Friday, June 8, 2018

Is Chemo for Breast Cancer overprescribed?

According to a landmark study, a large percentage of individuals with the most common form of early breast cancer could safely skip chemotherapy. The findings could impact thousands of people each year.

While new therapies such as immunotherapies are becoming increasingly crucial in treating cancer, chemotherapy is still a mainstay. Though chemotherapy is effective, it carries with it a range of significant side effects, such as hair loss, increased risk of bleeding, susceptibility to infection, nausea, vomiting, and anemia. Consequently, chemotherapy is only used when deemed entirely necessary. The challenge lies in determining exactly when it is entirely necessary.

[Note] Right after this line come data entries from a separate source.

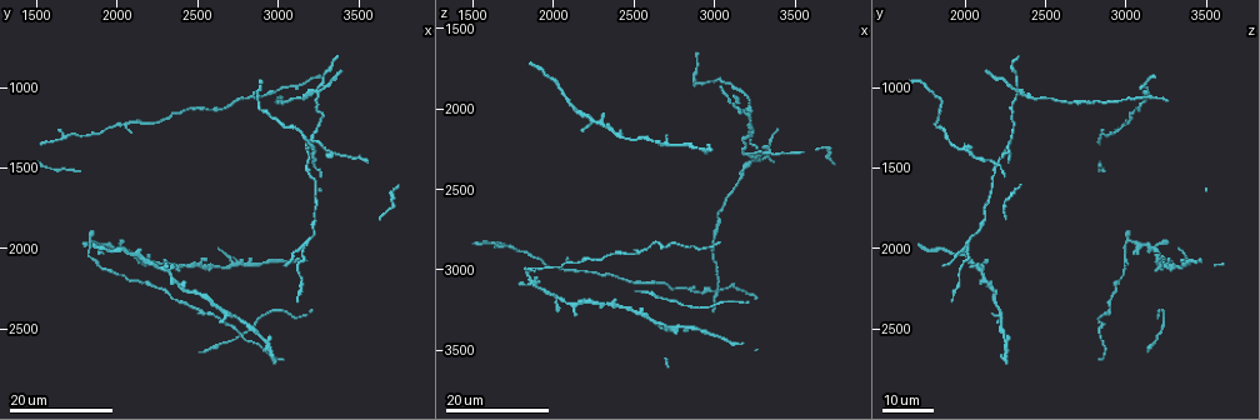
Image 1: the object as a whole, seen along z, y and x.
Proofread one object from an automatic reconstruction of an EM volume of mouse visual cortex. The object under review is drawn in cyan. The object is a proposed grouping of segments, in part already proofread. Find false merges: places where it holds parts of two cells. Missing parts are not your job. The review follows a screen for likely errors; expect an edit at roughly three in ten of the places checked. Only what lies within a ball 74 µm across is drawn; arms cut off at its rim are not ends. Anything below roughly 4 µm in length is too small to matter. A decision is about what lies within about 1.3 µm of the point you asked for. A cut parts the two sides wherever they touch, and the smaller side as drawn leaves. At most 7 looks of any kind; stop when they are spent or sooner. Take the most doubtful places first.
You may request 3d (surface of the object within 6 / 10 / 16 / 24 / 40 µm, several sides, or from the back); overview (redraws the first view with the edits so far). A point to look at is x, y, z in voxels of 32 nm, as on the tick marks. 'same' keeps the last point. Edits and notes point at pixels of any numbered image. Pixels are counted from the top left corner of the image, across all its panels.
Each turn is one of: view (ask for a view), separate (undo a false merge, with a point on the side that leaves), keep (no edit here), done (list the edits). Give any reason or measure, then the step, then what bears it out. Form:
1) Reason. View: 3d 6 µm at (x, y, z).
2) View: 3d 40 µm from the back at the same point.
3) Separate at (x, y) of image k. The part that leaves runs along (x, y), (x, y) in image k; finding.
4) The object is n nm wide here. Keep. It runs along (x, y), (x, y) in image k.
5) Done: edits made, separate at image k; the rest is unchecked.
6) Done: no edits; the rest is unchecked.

Four or more arms meet. View: 3d 24 µm at (3240, 1040, 2320).

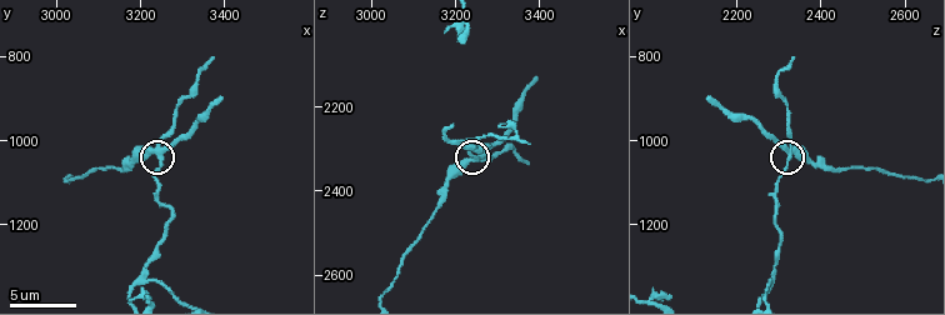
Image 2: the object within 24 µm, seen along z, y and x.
View: 3d 6 µm at (3245, 1035, 2325).

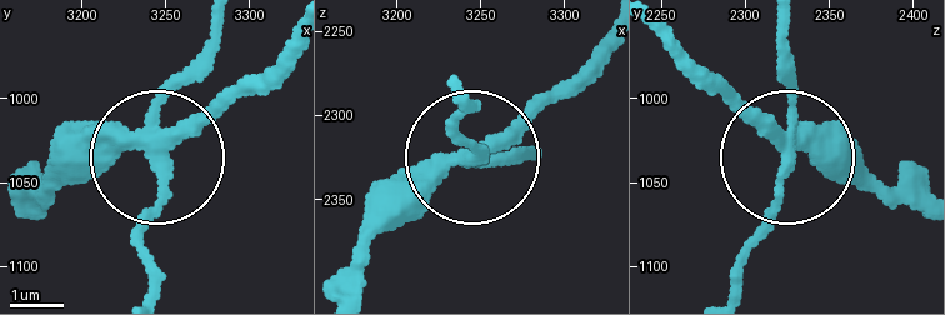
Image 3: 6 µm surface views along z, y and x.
4 arms meet here. Separate at (85, 163) of image 3. The part that leaves runs along (151, 145), (101, 150), (48, 199) in image 3; two cells meet here.

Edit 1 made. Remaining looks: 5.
View: overview.

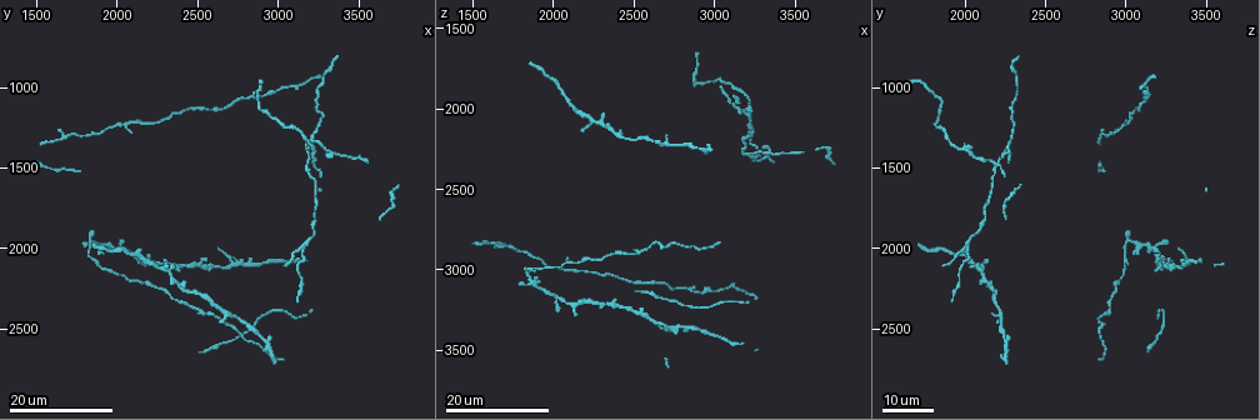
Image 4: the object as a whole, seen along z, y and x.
A narrow waist. View: 3d 24 µm at (3220, 1500, 2200).

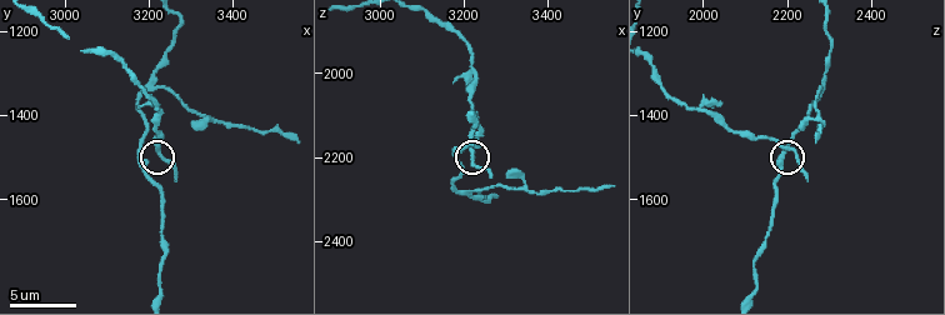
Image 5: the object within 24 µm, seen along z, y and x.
View: 3d 6 µm at (3225, 1485, 2210).

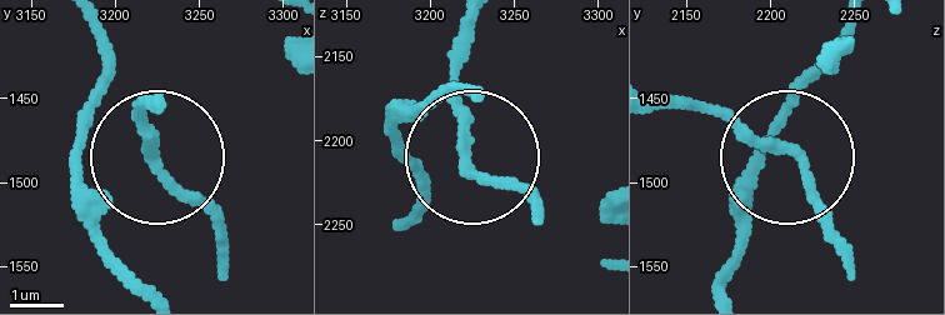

Individuals with breast cancer sometimes have their tumors analyzed using a gene test called the Oncotype DX test. This examines how active 21 specific genes are provides a “recurrence score” of 0-100. When scores are high, chemotherapy will be used following surgery or radiation therapy to lower the risk of the cancer returning. For individuals with low scores, the tumors are considered less dangerous, and chemotherapy is not deemed essential.

This type of testing has proven useful but there is a substantial gray area. As it stands, those who score 1-10 do not receive chemotherapy and those who score above 25 do. The majority of women, however, fall in the intermediate range of 11-25.

To get a better picture of who needs treatment, researchers from Loyola Medicine and Montefiore Medical Center undertook a large-scale investigation. Their findings are now published in the New England Journal of Medicine.

They used data from more than 10,000 women with hormone-receptor-positive, HER-2 negative breast cancer – the most common form of breast cancer, accounting for about half of breast cancer cases in the United States. Of particular interest were the 69% of women who had scored 11-25 on the 21-gene test.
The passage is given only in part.